The three leaders looked at the image on their Heads-Up Displays and correlated them with what they saw of the fire coming from the forest.
“I’ve got mark three,” Kerr reported. He couldn’t actually see the vehicle, it was too far back under the trees, but his infra screen showed its location.
“I see mark two,” Sergeant Kelly said. He also used his infra to locate his target.
Staff Sergeant DaCruz, the assault section leader, was the last to reply. “I’ve got all three spotted,” he said. Again, the infra screen showed the precise location of the targets.
“Second squad,” Bass ordered, “kill target three. Guns, kill target two. Assault, kill target one, then shift fire as needed to assist guns and second squad. Questions?”
All three leaders understood their orders.
Kerr said into his squad circuit, “Second squad, on my mark, concentrated fire on my spot. Use your infras.” He sighted his blaster on the infra glow of target three and pressed its firing lever. Before his bolt had time to reach the enemy vehicle, nine more bolts were on their way. “Fire,” Kerr whispered to himself as he squeezed the firing lever again. “Fire, fire, fire.” To his flanks, the nine Marines under his command were doing the same, sending hundreds of plasma bolts downrange at their designated target.
The target vehicle didn’t cease its firing, but within seconds after the deluge commenced it began to move in an attempt to get out of the concentrated fire. But the Marines were looking at it through their infras and saw it move; they moved their aiming points to keep hitting the vehicle.

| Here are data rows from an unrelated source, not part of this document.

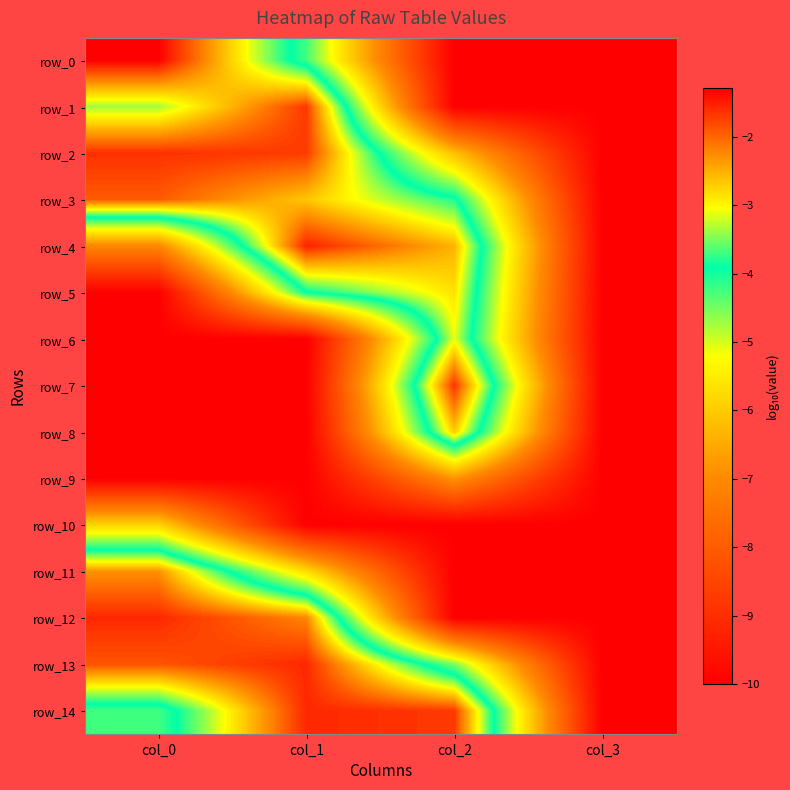

Reading left to right, what are all the values shown in this chart?

row_0: col_0=-1.3	col_1=-4.2	col_2=-10.0	col_3=-10.0
row_1: col_0=-3.4	col_1=-1.7	col_2=-10.0	col_3=-10.0
row_2: col_0=-1.6	col_1=-1.7	col_2=-6.2	col_3=-10.0
row_3: col_0=-1.9	col_1=-2.7	col_2=-3.8	col_3=-10.0
row_4: col_0=-7.1	col_1=-1.5	col_2=-2.5	col_3=-10.0
row_5: col_0=-10.0	col_1=-3.9	col_2=-2.8	col_3=-10.0
row_6: col_0=-10.0	col_1=-10.0	col_2=-3.1	col_3=-10.0
row_7: col_0=-10.0	col_1=-10.0	col_2=-1.7	col_3=-10.0
row_8: col_0=-10.0	col_1=-10.0	col_2=-2.7	col_3=-10.0
row_9: col_0=-10.0	col_1=-10.0	col_2=-6.8	col_3=-10.0
row_10: col_0=-5.8	col_1=-10.0	col_2=-10.0	col_3=-10.0
row_11: col_0=-2.3	col_1=-5.7	col_2=-10.0	col_3=-10.0
row_12: col_0=-1.6	col_1=-2.2	col_2=-10.0	col_3=-10.0
row_13: col_0=-1.9	col_1=-1.6	col_2=-4.5	col_3=-10.0
row_14: col_0=-4.2	col_1=-1.6	col_2=-1.7	col_3=-10.0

At the same time Kerr gave second squad his orders, Kelly told Corporal Kindrachuck, “Watch m
y spot, then kill that bastard.” He aimed his blaster at the vehicle he saw through his infra and fired. First gun team, with Lance Corporal Tischler on the trigger, sent a lengthy stream of plasma bolts at the armored vehicle Kelly had marked. The target’s cannon stopped firing almost immediately, but it wasn’t dead; it went into reverse and tried to run from the gun’s fire.
DaCruz gave his orders and sent his spotting round at target one. A second later, all three assault guns under his command struck the armored vehicle with plasma streams, each much heavier than the stream from the gun of third platoon’s gun team. The target bucked and split at its seams from internal explosions. Satisfied that his initial target was killed, DaCruz shifted his attention to the other two targets. “First squad,” he ordered, “add your fire to the gun team’s fire. Second and third squads, add your fire to the blaster squads’.”
The three assault squad leaders didn’t reply with words; they saw where the gun and the blasters were firing and shifted their aim to assist. In seconds, all three targets Charlie Bass had designated were killed, and there was a gap in the line of enemy armor.
But the Coalition officers and sergeants had seen the Marine fire and began adjusting the fire of their own men, bringing them to bear on the Marines’ locations. Bass wasted no time ordering his men to change position, and the weapons of the Marines of third platoon and the attached assault section fell silent while they moved out of what was rapidly turning into a killing ground.
Captain Conorado listened in on third platoon’s orders, and saw the results of the fire on his UPUD. Good, he thought, the assault guns can kill the armor. As soon as Charlie Bass’s men stopped firing and began to move away from the incoming fire, he got on the company circuit.